When I publicly Tweeted that all companies should be gross margin positive many people pointed out that Amazon wasn’t profitable for many years. Gross margin positive != profitable and companies like Amazon who chose to focus on growth > profitability were not losing money on each book sale (ie they were gross margin positive).
The key to being able to run a business that isn’t yet profitable (on operating margin) is availability of capital to finance losses and preferably at a cost that isn’t too punitive to the founders and employees. The reason one would accept losses is when they are investments in fueling faster growth.
There are good reasons why one would raise capital and make investments that lead you to be unprofitable (hiring more sales people in an organization that has found product/market fit or hiring engineering to expand product lines to have more products to sell to existing customers) and bad reasons (having bad unit economics but raising money to “figure it out”).
In general I find that raising large amounts of money when you haven’t figured it out ends up papering over problems more then helping solve fundamental issues in the business. It’s funny how scarcity of capital can focus one’s mind.
I’ve written about the trade-offs between growth and profitability before and if you don’t fully grok the topic I suggest you click through to that post.

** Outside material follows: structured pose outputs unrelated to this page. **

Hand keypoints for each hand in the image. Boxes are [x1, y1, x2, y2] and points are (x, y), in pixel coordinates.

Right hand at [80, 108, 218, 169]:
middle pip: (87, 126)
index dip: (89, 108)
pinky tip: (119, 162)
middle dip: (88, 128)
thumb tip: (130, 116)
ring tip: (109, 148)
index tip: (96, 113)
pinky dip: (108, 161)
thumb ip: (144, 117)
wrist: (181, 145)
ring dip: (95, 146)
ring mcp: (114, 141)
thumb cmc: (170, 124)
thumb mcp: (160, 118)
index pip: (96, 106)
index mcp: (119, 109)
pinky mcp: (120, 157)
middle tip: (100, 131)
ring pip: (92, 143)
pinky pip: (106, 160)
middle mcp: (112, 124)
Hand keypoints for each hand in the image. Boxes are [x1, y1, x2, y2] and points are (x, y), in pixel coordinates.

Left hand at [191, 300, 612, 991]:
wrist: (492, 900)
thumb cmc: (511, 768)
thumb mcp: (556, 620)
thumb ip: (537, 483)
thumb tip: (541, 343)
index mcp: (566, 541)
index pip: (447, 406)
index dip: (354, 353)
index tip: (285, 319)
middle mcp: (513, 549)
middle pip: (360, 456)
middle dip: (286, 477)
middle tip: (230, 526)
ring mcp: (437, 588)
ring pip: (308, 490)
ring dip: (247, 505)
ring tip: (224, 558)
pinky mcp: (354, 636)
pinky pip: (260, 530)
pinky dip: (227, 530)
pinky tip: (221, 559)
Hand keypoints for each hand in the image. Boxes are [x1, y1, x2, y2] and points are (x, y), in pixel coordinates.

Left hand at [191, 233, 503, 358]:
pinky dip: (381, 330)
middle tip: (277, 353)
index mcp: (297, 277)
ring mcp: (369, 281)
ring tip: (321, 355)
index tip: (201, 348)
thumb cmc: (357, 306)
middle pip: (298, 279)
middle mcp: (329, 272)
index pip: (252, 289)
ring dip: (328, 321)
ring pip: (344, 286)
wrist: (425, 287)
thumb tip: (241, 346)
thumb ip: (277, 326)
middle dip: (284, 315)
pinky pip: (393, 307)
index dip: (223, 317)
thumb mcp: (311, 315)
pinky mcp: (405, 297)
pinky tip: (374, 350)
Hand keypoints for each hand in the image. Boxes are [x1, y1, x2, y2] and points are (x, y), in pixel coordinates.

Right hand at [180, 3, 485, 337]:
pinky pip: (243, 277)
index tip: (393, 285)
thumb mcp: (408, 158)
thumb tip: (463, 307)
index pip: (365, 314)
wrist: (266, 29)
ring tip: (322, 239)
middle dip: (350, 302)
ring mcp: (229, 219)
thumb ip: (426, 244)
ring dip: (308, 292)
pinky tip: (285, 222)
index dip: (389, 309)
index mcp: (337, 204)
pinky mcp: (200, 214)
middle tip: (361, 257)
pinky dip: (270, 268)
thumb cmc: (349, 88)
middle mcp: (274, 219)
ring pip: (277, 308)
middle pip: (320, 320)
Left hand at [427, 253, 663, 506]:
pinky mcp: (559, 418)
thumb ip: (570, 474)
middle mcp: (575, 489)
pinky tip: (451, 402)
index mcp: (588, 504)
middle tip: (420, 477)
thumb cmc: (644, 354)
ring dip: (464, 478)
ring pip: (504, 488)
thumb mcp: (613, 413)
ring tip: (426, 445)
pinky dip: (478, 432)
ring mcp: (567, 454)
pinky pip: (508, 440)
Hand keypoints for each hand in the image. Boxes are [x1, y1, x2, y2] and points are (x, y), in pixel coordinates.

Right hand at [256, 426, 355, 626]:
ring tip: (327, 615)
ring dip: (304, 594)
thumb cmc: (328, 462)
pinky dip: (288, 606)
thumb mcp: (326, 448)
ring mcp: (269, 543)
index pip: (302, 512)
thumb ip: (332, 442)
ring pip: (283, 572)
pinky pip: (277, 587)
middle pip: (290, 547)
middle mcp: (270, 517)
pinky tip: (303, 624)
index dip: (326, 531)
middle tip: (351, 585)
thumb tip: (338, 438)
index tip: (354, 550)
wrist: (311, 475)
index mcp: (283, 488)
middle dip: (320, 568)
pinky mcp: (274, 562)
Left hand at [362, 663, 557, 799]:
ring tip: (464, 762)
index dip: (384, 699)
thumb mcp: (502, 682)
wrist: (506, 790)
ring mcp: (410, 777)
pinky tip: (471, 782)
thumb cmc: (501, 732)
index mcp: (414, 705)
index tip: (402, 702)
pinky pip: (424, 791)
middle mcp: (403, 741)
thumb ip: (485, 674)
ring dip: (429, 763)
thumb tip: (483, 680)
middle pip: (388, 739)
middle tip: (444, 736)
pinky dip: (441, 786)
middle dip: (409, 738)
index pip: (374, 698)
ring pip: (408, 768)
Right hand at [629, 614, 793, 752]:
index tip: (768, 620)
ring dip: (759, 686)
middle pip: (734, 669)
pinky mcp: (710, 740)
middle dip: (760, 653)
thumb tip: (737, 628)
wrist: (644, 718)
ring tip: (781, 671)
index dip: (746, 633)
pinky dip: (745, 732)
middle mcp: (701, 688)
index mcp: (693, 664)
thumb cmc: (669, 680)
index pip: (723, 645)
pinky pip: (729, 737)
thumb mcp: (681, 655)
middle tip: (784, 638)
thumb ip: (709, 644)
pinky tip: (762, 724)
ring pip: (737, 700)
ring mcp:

Perhaps the most misused terms I see these days from entrepreneurs involve CAC (customer acquisition costs) and LTV (life time value) and a lack of understanding these critical components is driving many companies to premature failure.
The tl;dr version is this: Many have been taught to focus on LTV/CAC ratio and if that number is substantively > 1 said entrepreneur feels great. That can be a trap for three primary reasons:
- Payback period may be long even if LTV/CAC is large, and having a long payback period requires you to be able to raise capital to fund this deficit period. So if you’re able to raise easily no problem. If you can’t raise — you’re dead. End of story. No matter what you were taught about this fucking ratio. So I spend an inordinate amount of time with entrepreneurs focused on payback.
- LTV is imprecise. In product business it is often measured over multiple purchases and assumptions are made about the repeat rates, and in the enterprise or services world LTV can be based on churn rates, which are notoriously hard to predict in an early-stage business. Poorly calculated LTVs can become BVs (bankruptcy values).
- CAC is often measured incorrectly and often doesn’t capture the true costs of acquisition. And even when calculated correctly often CAC’s are assumed to be constant but of course they’re not. If you acquire 10 customers a month at $100 per customer and this scales to 100 customers at the same price you may make assumptions about 1,000 customers that don’t hold. The reality of CAC is both that when you scale your acquisition “channel,” costs usually go up plus when you find a great channel others notice it and drive up the costs as they compete with you in that channel.
CAC
Let me start with the easy stuff and graduate to the punch line in the final section.
The first input is CAC. Customer acquisition cost. This is how much you spend to get a new customer. That bit is easy. In an eCommerce or Internet Services business it is often the marketing costs (if purchased online) and in an enterprise software company it is often marketing plus enterprise sales reps.
The first mistake that mostly only rookies make is to measure the CAC by looking at the attributable marketing costs of acquiring a user. So if you paid $100 for a customer who converted via a Facebook ad or Google search ad (SEM) that is not your CAC.
Let’s say you had a budget of $1,000 to spend on Facebook Ads and they cost you $100 each and you got 5 customers. If you had no other spend in your company to acquire the customers then your CAC is $200 / customer, not $100. That’s because CAC needs to take into account all of your marketing spend to truly understand how much each customer costs you.
If you’re spending $200 to acquire a customer and you want to spend less you can either test out other channels to see whether you can acquire customers more cheaply or you can try to optimize your funnel through your Facebook Ads to convert better. This is often called “funnel optimization.”
If you converted one more customer (6 in stead of 5) your CAC just went down to $167.67 ($1,000 / 6). So it might actually be more productive for you to improve your conversion than to improve your ad buying, for example.